Tout d’abord, casser le maximum pour repartir sur des bases saines : planchers et poutres de l’étage, murs non porteurs, nettoyage des murs, … Pour ne se retrouver quasiment qu’avec le toit et les 4 murs.
Le plancher de l’étage
Outre le fait qu’il était quand même très pourri, il était nécessaire de refaire le plancher de l’étage pour :
- réhausser les plafonds du rez-de-chaussée à une hauteur standard : 2,50m.
- éviter tous les faux niveaux très pénible à l’usage : une seule et même hauteur de plancher à l’étage.
Le choix des matériaux : béton ou bois ? L’inconvénient du béton, c’est qu’il faut carrément refaire une dalle, ce qui n’est guère pratique lorsque la maison est déjà construite. Trop coûteux et trop difficile à mettre en oeuvre (étais, coffrage, coulage du béton, le monter à l’étage, …). Nous opterons donc pour un plancher traditionnel en bois. Papa se propose de le mettre en place, c’est simple et peu coûteux et puis, ça a un petit côté rustique qui me plait ! Nous en profiterons pour laisser les poutres apparentes. Pour le plancher, idem, nous choisissons une plancher en sapin simple. Quitte à remettre un parquet avec une isolation phonique plus tard.
Les fenêtres
Déjà, remettre toutes les fenêtres de même niveau, avec les mêmes dimensions, ce qui suppose de casser un minimum et de refaire des linteaux. Pour la matière, j’aurais préféré le côté rustique et chaleureux du bois, mais nous avons finalement choisi des fenêtres en PVC. Double vitrage à isolation thermique renforcée (les hivers sont froids par chez nous), ouvrants oscillo-battants pour la commodité. Pas de volets roulants intégrés, dèjà parce que je trouve ça laid (je préfère l’aspect des volets en bois traditionnels sur une façade), ensuite parce que ça supposait de réduire la taille des fenêtres qui ne sont déjà pas très grandes. La luminosité a eu la priorité.
L’isolation des murs
Pour des raisons de simplicité de mise en oeuvre, nous avons opté pour un habillage en plaque de polystyrène doublé de BA13 pour les murs extérieurs. Le tout monté sur rail pour laisser respirer les murs en pierre derrière. On fixe déjà l’armature de rails métalliques puis on visse dessus les plaques.
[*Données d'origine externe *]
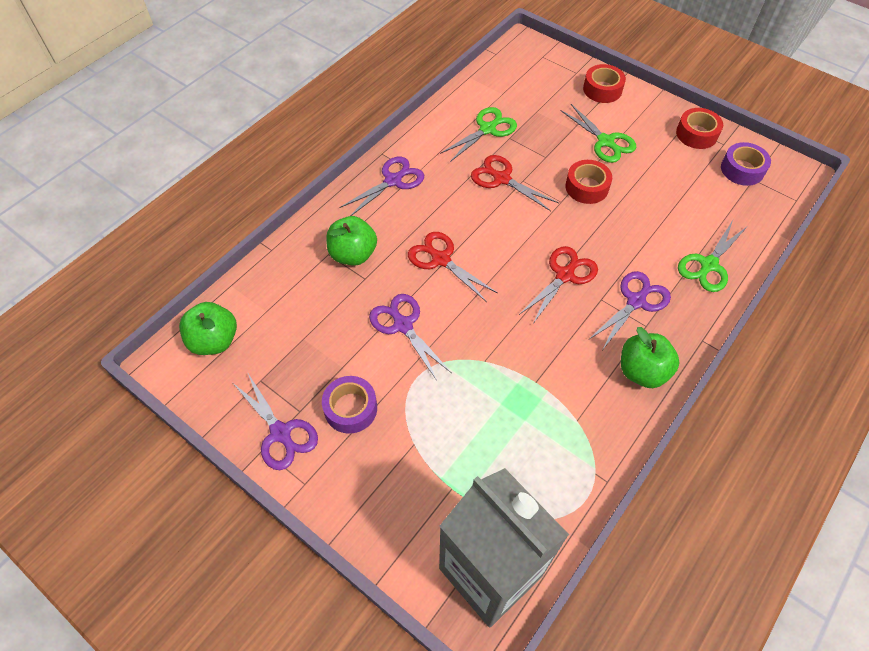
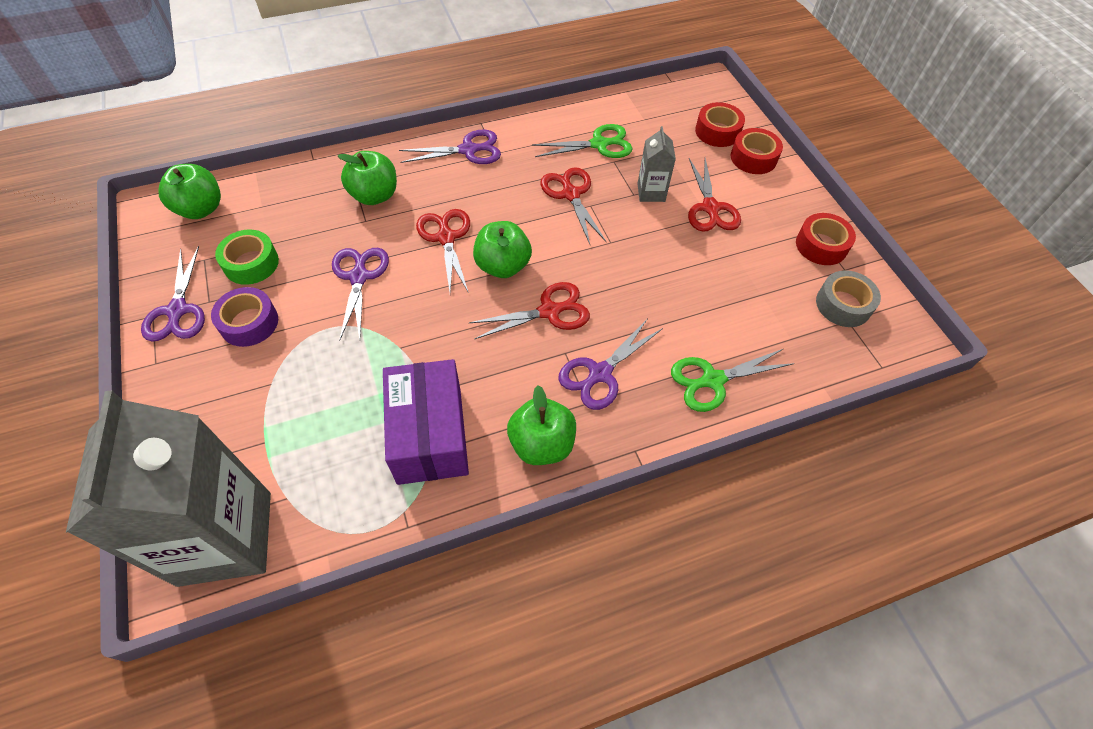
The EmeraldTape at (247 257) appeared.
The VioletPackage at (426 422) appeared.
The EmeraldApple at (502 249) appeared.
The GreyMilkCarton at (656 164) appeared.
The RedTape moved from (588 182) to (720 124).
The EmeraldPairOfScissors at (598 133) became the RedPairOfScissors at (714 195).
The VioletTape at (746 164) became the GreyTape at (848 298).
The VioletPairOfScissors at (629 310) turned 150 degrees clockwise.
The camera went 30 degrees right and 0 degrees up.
Pour une efficacité optimale, nous avons choisi une épaisseur de polystyrène de 10 cm pour toutes les façades de la maison et une épaisseur de 4 cm pour la façade mitoyenne (la maison à côté est habitée et chauffée).
L’isolation du grenier
Pour l’instant, nous sommes directement sous le toit, ce qui n’est pas optimal en terme d’isolation en hiver aussi bien qu’en été. Etant donné la hauteur totale de la maison et la hauteur du premier étage, nous décidons de recréer un grenier au-dessus de l’étage (2,50m pour l’étage, le grenier ayant une hauteur au plus haut de 1,80m). Toujours avec une structure en bois, pour laquelle nous laisserons les poutres apparentes, par contre, le plancher sera en plaques de copeaux pressés hydrofuge. Moins joli, mais nous le recouvrirons probablement de lambris. Comme les combles seront perdus, nous décidons de dérouler les rouleaux de laine de verre, épaisseur 20 cfm directement à plat sur le placher, ce qui est plus simple que de suivre le rampant du toit.
Les cloisons intérieures
Sur les murs existants, débarrassés de toutes leurs couches de peinture, plâtres, …, nous fixerons simplement des plaques de BA13 sur rails, nous perdrons un peu de surface mais les murs respireront mieux. Pour les cloisons intérieures à recréer, nous étions d’abord partie sur du carreau de plâtre à maçonner(mur de la cuisine). Mais c’était assez difficile et long à monter. Nous avons finalement opté pour la cloison alvéolaire : ça se monte facilement et rapidement et ça possède de bonnes qualités acoustiques.